Plastic straws are the latest item facing scrutiny for their contribution to ocean waste.

Starbucks thrust the plastic straw dilemma into the headlines recently by announcing it would remove the items from its stores by 2020. A Twitter post from Starbucks on Monday claimed the action would eliminate “more than 1 billion plastic straws per year from our stores.”

One day later, American Airlines made a similar announcement. Earlier this year, Hyatt hotels said plastic straws would be available only upon request. McDonald’s is testing alternatives to plastic straws.

On July 1, Seattle banned the use of plastic straws, becoming the first major U.S. city to do so. Other cities, including New York City, are considering similar steps. California lawmakers have introduced a bill that would ban plastic straws statewide.

The movement to eliminate plastic straws has received some pushback from organizations that represent people with disabilities.

According to the website The Last Plastic Straw, backed by the National Park Service, 500 million straws are thrown away each day in the U.S. Many of the straws end up in the ocean or other waterways, hurting wildlife and ecosystems. Plastic straws take up to 400 years to biodegrade, according to the Ocean Conservancy.

In May, Stamford proposed a ban focusing on plastic bags, another enemy of the environment. But Board of Representatives member Jonathan Jacobson (D-12) says a plastic straw ban could be considered in the future.

“As we continue our effort to maximize the environmental integrity of our City, it is hard for me to imagine a scenario in which the Board of Representatives doesn't at least consider similar legislation for plastic straws as well,” Jacobson said.

Lion, a supporter of the plastic bag ban, said as a consumer, he’s pleased to see local restaurants taking more steps to becoming environmentally friendly.

“I think it’s wonderful,” he said. “If I have a choice and there’s one (restaurant) I know to be stepping up to the environmental challenges we face, I’d be more likely to frequent them.

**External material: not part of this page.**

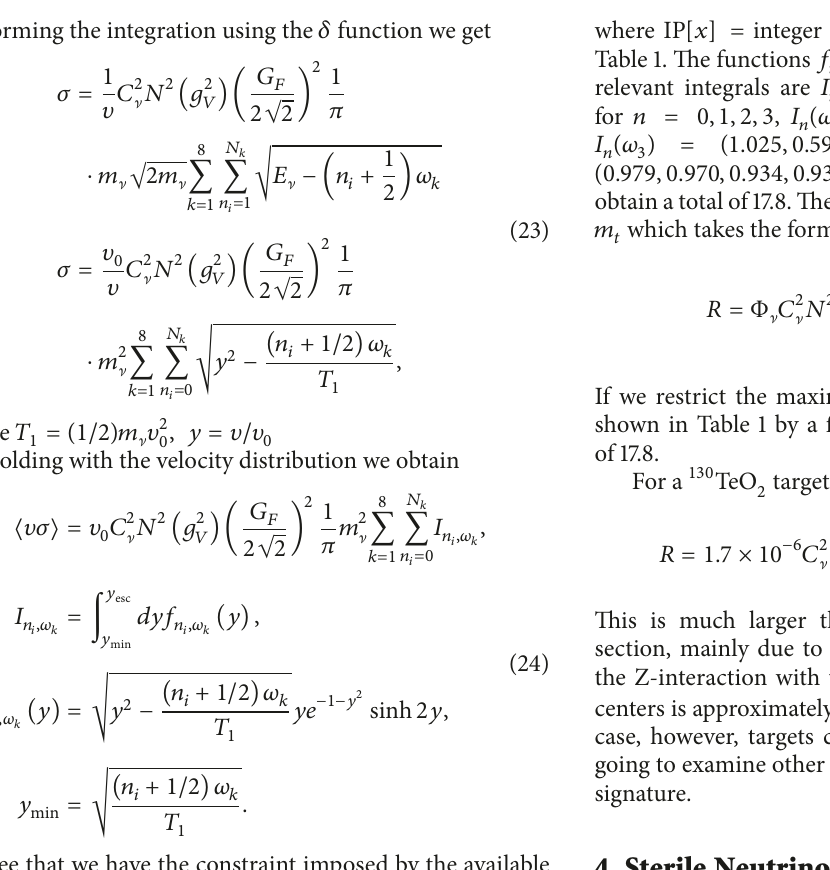
(𝑦) ,exhibitedasafunctionof 𝑦 ,associatedwiththemode ] 1 (𝑦) associated with ] = 124 cm −1 for 𝑛 = 0,1 and 𝑓 2 2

As a pizza lover, I’m happy about it too.”

However, the eco-friendly solution is not one size fits all. Some people with disabilities, such as multiple sclerosis or Lou Gehrig’s Disease, rely on plastic straws because they can’t lift their drink. Paper or plant-based straws aren’t always strong enough if someone has a disability which causes them to bite down on the straw.

“Some people with disabilities rely on straws because of the disability,” said Gretchen Knauff, executive director of Disability Rights Connecticut. “When you abandon the straw or go through the paper straw, you’re creating a situation where that person may not have access to whatever beverage they purchase. You’re making your restaurant less accessible. When people with disabilities use a straw, they need something more substantial than a paper straw.”

Knauff said she’s heard of groups working on another alternative that’s both accessible and eco-friendly, but until then, restaurants should have plastic straws available upon request should someone with a disability need one.

Staff writer Chris Bosak contributed to this story.